# Mr nice guy and blue dream



## King24 (May 9, 2013)

Mr nice guy killer stone. Blue dream always a good smoke. Two of my favorites


----------



## GandalfdaGreen (May 9, 2013)

I love Shantibaba. Howard I could care less about.


----------



## yoitsstoopkid (May 9, 2013)

I've had both Mr. Nice Guy and Blue Dream, but if I had to choose I'd have to go w Mr Nice Guy. I heard awesome things anout Blue Dream but the strain I had was nice and chill, but I've def had better. Ever try Cinderella99? Thats the shittt


----------



## ILikePotAlot (May 9, 2013)

yoitsstoopkid said:


> I've had both Mr. Nice Guy and Blue Dream, but if I had to choose I'd have to go w Mr Nice Guy. I heard awesome things anout Blue Dream but the strain I had was nice and chill, but I've def had better. Ever try Cinderella99? Thats the shittt


Cinderella99 now that is the shittt

My ultimate high "Pakalolo"


----------



## yoitsstoopkid (May 9, 2013)

ILikePotAlot said:


> Cinderella99 now that is the shittt
> 
> My ultimate high "Pakalolo"


Definitely, it's a rush man lol I've never geeked out harder than on some Cinderella99! Too bad I'll never see it in my spot again, but dayyumm it was some shit, SATIVA heaven!

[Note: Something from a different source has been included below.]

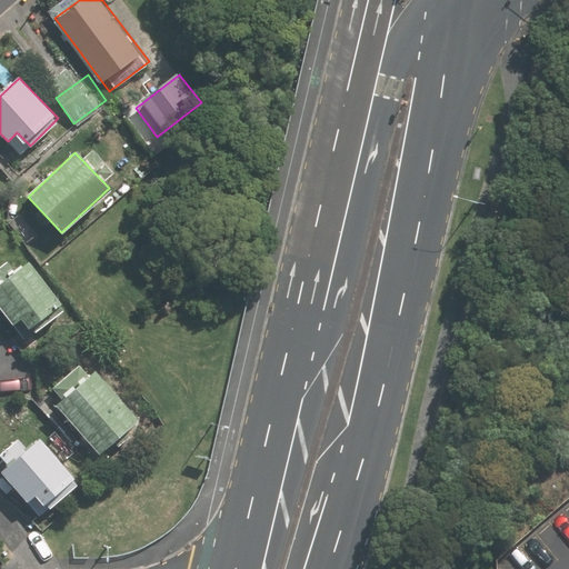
[(59,303),(27,262),(0,282),(0,306),(13,323),(21,317),(29,327),(59,303)]
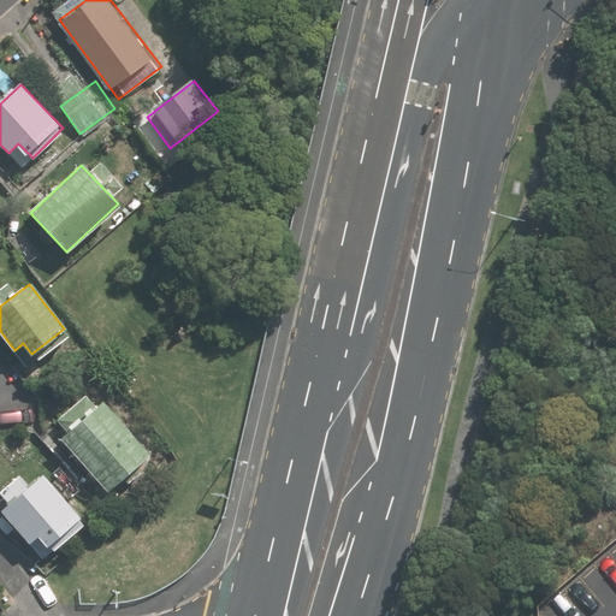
[(108,402),(63,439),(105,492),(150,456),(108,402)]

You smoke anything similar man? I've been trying to find something similar but no luck yet lol


----------



## ILikePotAlot (May 10, 2013)

For real mate that ethereal high doesn't come along everyday, that's what i think make sativas so special. Like a fine wine where indica is a nice Brandy. Dr Grinspoon only other I could say came close to either but if you get a chance try Pakalolo that shits an orgasm in your mind.


----------



## texin (May 10, 2013)

I like blue dream never been impressed with the mr. nice guy thats comes around here


----------